Moberg Pharma Future Earnings Per Share Growth
Risks
What could happen that would invalidate this narrative?- The Phase III study for MOB-015 in North America did not meet its primary endpoint, necessitating additional clinical studies for FDA approval, which delays the U.S. launch and impacts potential revenue from the U.S. market.
- The company's decision to recognize an intangible asset impairment indicates financial prudence but also highlights risk, potentially affecting net margins due to the extended timeline and additional costs associated with further studies.
- Moberg Pharma's market expansion is cautious, as it is significantly focused on Europe, with many European market rollouts not expected until 2026, thereby delaying potential revenue growth and impacting near-term financial performance.
- The termination of market partnerships in South Korea and with Bayer poses a risk to international market penetration, potentially affecting expected earnings from these regions due to challenging market conditions and strategic resource reallocation.

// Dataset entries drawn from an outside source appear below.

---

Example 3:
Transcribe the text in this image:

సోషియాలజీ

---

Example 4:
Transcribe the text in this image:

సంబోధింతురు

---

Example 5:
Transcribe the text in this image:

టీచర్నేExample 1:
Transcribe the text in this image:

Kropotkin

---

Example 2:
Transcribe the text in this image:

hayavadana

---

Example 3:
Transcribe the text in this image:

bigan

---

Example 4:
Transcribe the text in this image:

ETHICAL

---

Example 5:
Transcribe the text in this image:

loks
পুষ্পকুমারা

- The necessity to secure terbinafine supply and complete internal regulatory steps before expanding to more EU markets could delay entry into potentially profitable markets, impacting future revenue opportunities.
Valuation
How have all the factors above been brought together to estimate a fair value?- The analysts have a consensus price target of SEK11.0 for Moberg Pharma based on their expectations of its future earnings growth, profit margins and other risk factors.

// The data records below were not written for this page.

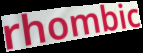
rhombicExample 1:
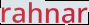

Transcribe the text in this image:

rahnar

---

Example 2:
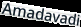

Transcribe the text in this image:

Amadavadi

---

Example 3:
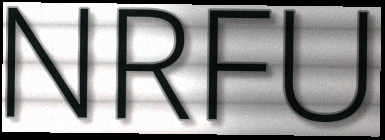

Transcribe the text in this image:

NRFU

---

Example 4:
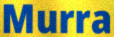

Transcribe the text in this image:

Murra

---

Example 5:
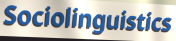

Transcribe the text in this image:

Sociolinguistics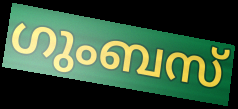
ഗുംബസ്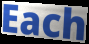
Each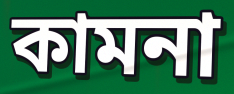
কামনাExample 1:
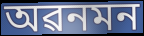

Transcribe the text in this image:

অৱনমন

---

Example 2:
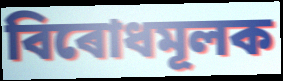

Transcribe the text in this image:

বিৰোধমূলক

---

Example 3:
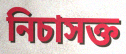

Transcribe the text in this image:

নিচাসক্ত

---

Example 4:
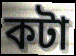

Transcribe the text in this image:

কটা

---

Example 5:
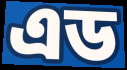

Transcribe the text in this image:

এডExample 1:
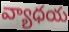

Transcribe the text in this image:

వ్యాధయ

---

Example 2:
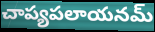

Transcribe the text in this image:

చాప్యపలాయనమ్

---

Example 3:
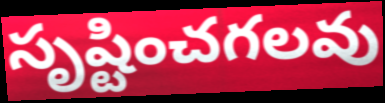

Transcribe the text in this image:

సృష్టించగలవు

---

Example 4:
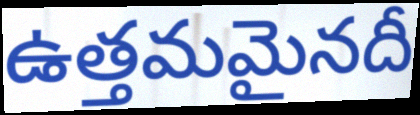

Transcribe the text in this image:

ఉత్తమమైనదీ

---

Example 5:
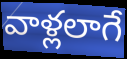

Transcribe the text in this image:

వాళ్లలాగే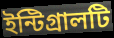
ইন্টিগ্রালটিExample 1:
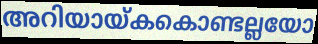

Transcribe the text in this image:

അറിയായ്കകൊണ്ടല്ലയോ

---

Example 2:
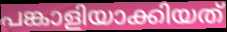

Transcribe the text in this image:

പങ്കാളിയാക്കിയത്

- In order for you to agree with the analyst's consensus, you'd need to believe that by 2028, revenues will be SEK175.5 million, earnings will come to SEK29.5 million, and it would be trading on a PE ratio of 20.7x, assuming you use a discount rate of 4.9%.

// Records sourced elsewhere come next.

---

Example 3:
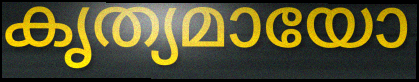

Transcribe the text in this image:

കൃത്യമായോ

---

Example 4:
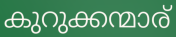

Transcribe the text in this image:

കുറുക്കന്മാര്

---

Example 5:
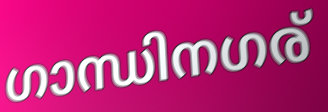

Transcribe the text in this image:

ഗാന്ധിനഗര്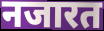
नजारतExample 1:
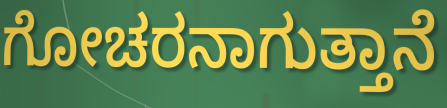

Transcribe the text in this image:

ಗೋಚರನಾಗುತ್ತಾನೆ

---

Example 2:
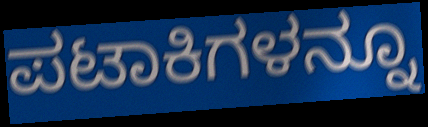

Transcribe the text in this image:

ಪಟಾಕಿಗಳನ್ನೂ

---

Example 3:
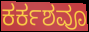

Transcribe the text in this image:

- Given the current share price of SEK8.56, the analyst price target of SEK11.0 is 22.2% higher.
- We always encourage you to reach your own conclusions though. So sense check these analyst numbers against your own assumptions and expectations based on your understanding of the business and what you believe is probable.
How well do narratives help inform your perspective?
Disclaimer
AnalystConsensusTarget is a tool utilizing a Large Language Model (LLM) that ingests data on consensus price targets, forecasted revenue and earnings figures, as well as the transcripts of earnings calls to produce qualitative analysis. The narratives produced by AnalystConsensusTarget are general in nature and are based solely on analyst data and publicly-available material published by the respective companies. These scenarios are not indicative of the company's future performance and are exploratory in nature. Simply Wall St has no position in the company(s) mentioned. Simply Wall St may provide the securities issuer or related entities with website advertising services for a fee, on an arm's length basis. These relationships have no impact on the way we conduct our business, the content we host, or how our content is served to users. The price targets and estimates used are consensus data, and do not constitute a recommendation to buy or sell any stock, and they do not take account of your objectives, or your financial situation. Note that AnalystConsensusTarget's analysis may not factor in the latest price-sensitive company announcements or qualitative material.